Two men, Andy and Bob, were arrested after an armed robbery. The police had enough evidence to convict the two for the theft of the get-away car, but not enough to convict them for the actual armed robbery. However, if the police could get a confession from either of the two men they could conceivably convict them both for the armed robbery.

The police locked the two men in two separate rooms and gave them each the same offer:

- If Andy confessed and Bob stayed silent, then Andy would go scot-free and Bob would be charged for the robbery and get 10 years in jail. Of course, this worked the other way around as well. If Bob confessed and Andy stayed silent, Andy would receive the 10 years.
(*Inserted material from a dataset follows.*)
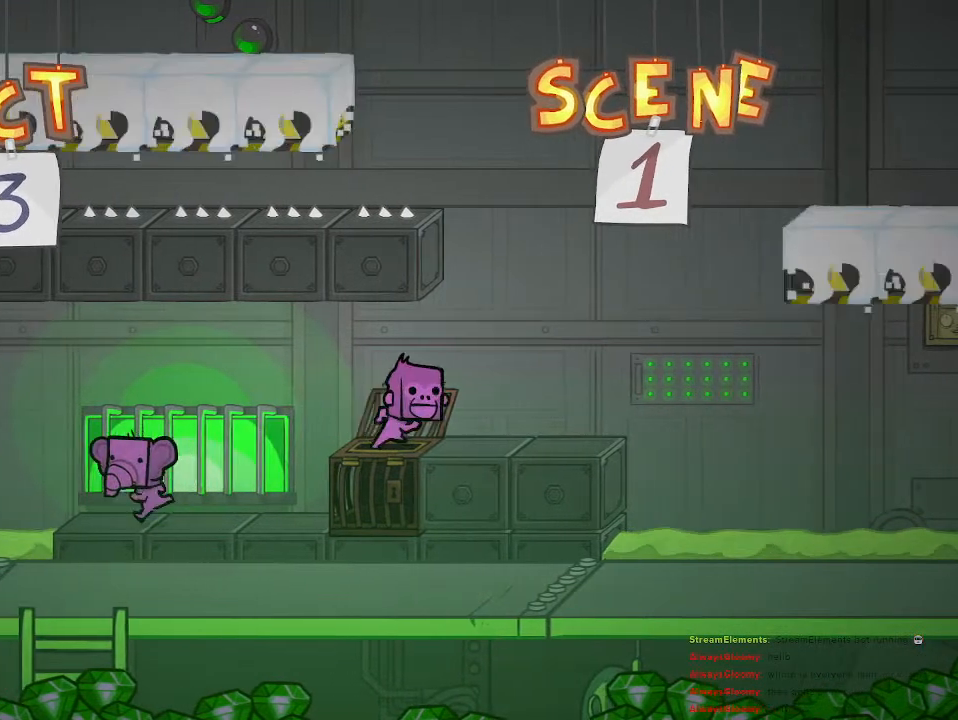
{"buttons": [], "left_stick": "up-left", "right_stick": "center", "events": [[100, "CROSS", "down"], [250, "CROSS", "up"]]}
- If Andy confessed and Bob confessed as well, then they would both receive 7 years in jail.

- If both Andy and Bob stayed silent, then they would both receive 2 years in prison for the get-away car robbery.

The two prisoners are left to make their decision without any way to contact each other. The question is: **what did each person choose**?

### SolutionEdit

The solution that occurs every time this game is played (assuming each acts in his own best interests) is that both Andy and Bob will choose to confess, resulting in a sentence of 7 years each. This answer seems to be counter-intuitive, doesn't it? Why would both players choose to confess, an option that is clearly inferior to both of them staying silent and getting 2 years each? Not only this, but in terms of total years in prison, this is the worst possible outcome!

### ExplanationEdit

The reason that both players choose to confess is easy to explain. Let's talk about Person A (and whatever holds for Andy, will hold for Bob as well because they are both in identical situations).

The following is the explanation assuming that Andy & Bob cannot communicate their choices to each other directly or indirectly.

Andy has the following Matrix:

**If he confesses:**

Minimum Jail Term: 0 Years (If Bob remains silent)

Maximum Jail Term: 7 Years (If Bob confesses)

**If he remains silent:**

Minimum Jail Term: 2 Years (If Bob remains silent)

Maximum Jail Term: 10 Years (If Bob confesses)

Bob remains silent | Bob Confesses | |
---|---|---|

Andy Confesses | 0 | 7 |

Andy Remains Silent | 2 | 10 |

The expected payoff for the game (the average amount of benefit that a strategy will provide) is better — in this case, 3.5 years expected jail time for confessing versus 6 years for silence — if Andy confesses. Therefore, from a rational perspective, Andy should choose to confess rather than remain silent.

Also, it doesn't matter what Bob does - Andy is always better off confessing. If Bob confesses, Andy can get either 7 years for confessing or 10 for silence, and if Bob is silent, Andy can get either 0 years for confessing or 2 for silence. Unfortunately for Person Andy, this also holds true for Person Bob - who is always better off confessing. This means that if both agents do what is in their best interests, they will be 7 years together in prison! This demonstrates that in many games the "best" solution - the one where the total utility of the outcome is highest - is not the one which will ultimately occur.